Search code examples
tensorflowneural-networkpytorchstatic-analysis

Is it possible to get the architecture of neural network built with Tensorflow and Pytorch using static analysis?


I'm currently analyzing hundreds of code repositories to identify parameter settings of ML algorithms. In this regard, I was wondering if it is possible to extract the architecture of neural networks that are built with Tensorflow and Pytorch using static analysis?

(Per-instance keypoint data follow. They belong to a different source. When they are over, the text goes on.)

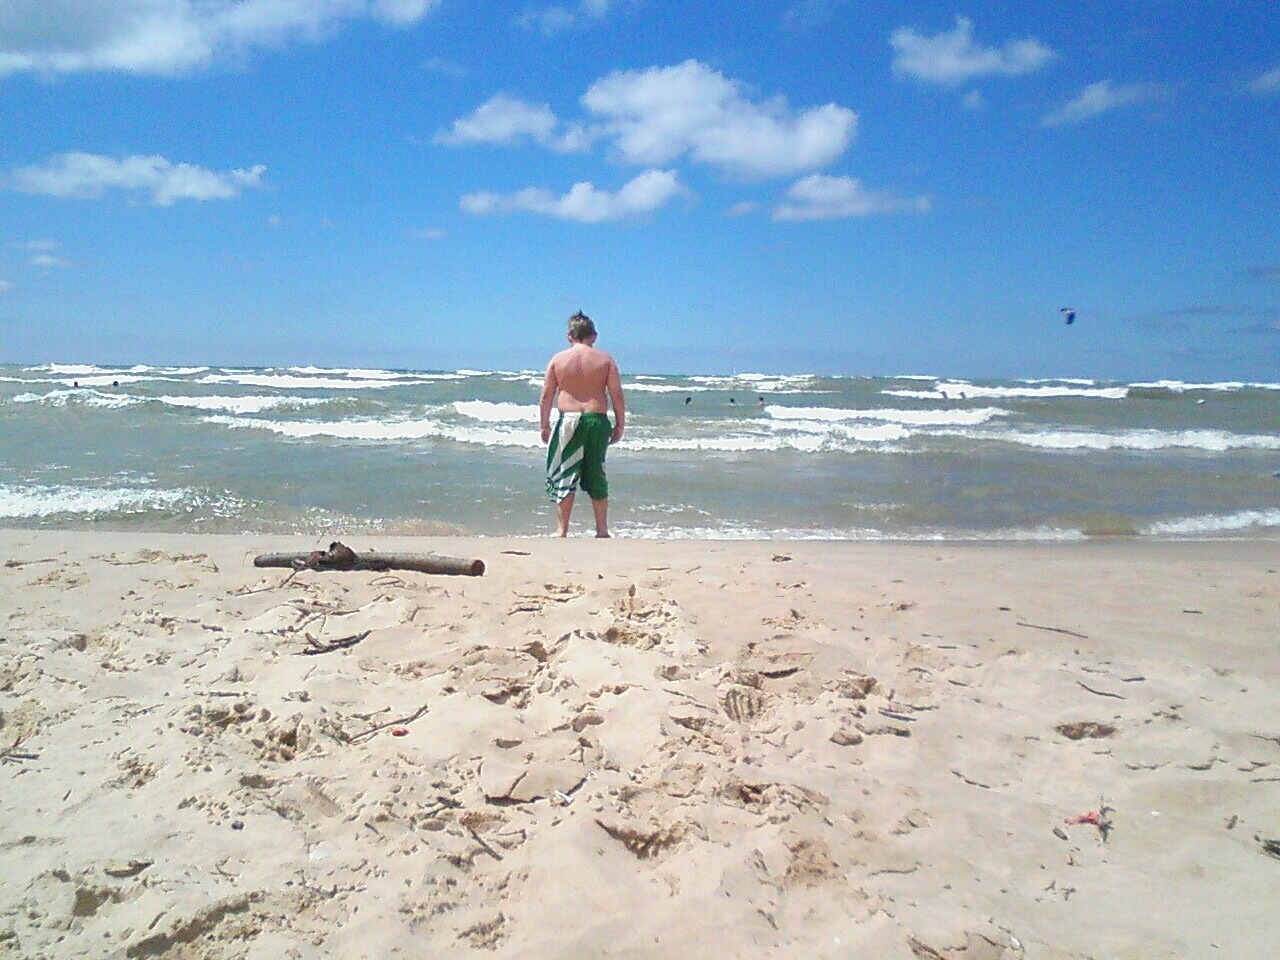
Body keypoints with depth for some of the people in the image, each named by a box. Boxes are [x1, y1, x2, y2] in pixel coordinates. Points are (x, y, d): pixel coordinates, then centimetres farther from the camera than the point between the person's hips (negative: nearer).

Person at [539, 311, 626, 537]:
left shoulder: (558, 359, 3)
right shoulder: (605, 360, 4)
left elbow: (546, 396, 2)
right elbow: (617, 396, 1)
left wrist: (544, 425, 10)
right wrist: (620, 425, 9)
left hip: (568, 421, -1)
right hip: (597, 421, 1)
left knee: (564, 476, 5)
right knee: (596, 476, 11)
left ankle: (561, 530, 5)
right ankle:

To clarify my problem, consider the development of a neural network with TF and Pytorch. Usually, a model is created by implementing a class that inherits from TF or Pytorch. Within the class, the architecture (e.g., layers) is specified. For example, see the code snipped below:

import torch
import torch.nn as nn

class Net(nn.Module):
    def __init__(self):
    super(Net, self).__init__()
        self.conv1 = nn.Conv2d(1, 6, 5)
        self.conv2 = nn.Conv2d(6, 16, 5)
        self.fc1 = nn.Linear(16 * 5 * 5, 120)
        self.fc2 = nn.Linear(120, 84)
        self.fc3 = nn.Linear(84, 10)

I was wondering if I can extract the architecture using static analysis. TF provides a function called summary() that prints a summary of a network, including its layers, output shape, and number of parameters. That is exactly what I want to extract with static analysis. The rationale using static analysis is that I analyze hundreds of code repositories and therefore it is not feasible to run the code for each repository.


Solution

  • You have to compute the Abstract Syntax Tree (AST) of the code that contains the model. For that, you can use an open-source parser.

    When you have to AST, you can traverse the graph and extract the model architecture by following tracking the data flow. That part is not straightforward, though. You probably need to look at a few examples and write good tests. But this will not work when you have certain parts of the model defined in other files. You need some way to of doing an interfile static analysis but it is hard.

    Hacky way to do it

    For each repo, you detect files that contain a class inheriting from nn.Module. You can do this by using the computing AST for each file or simply based on the file content. Now once you know the files containing a module, you create a python file. You import that file in this new file, define and instance of that class. Then you can use .summary function and write it to a file. Probably, there will be multiple nn.Module's per repo when the parts of models defined in several files. To find out the network, you can just take the longest summary.

    for repo in repositories:
      for file in repo.get_files():
        if containsNNModule(file):
          create_new_file_with_content(file)
          # The file content contains one line for importing file
          # One line for defining an instance of the module
          # One line to print the summary.
          # Create a python subprocess run the new file, capture its output and save it.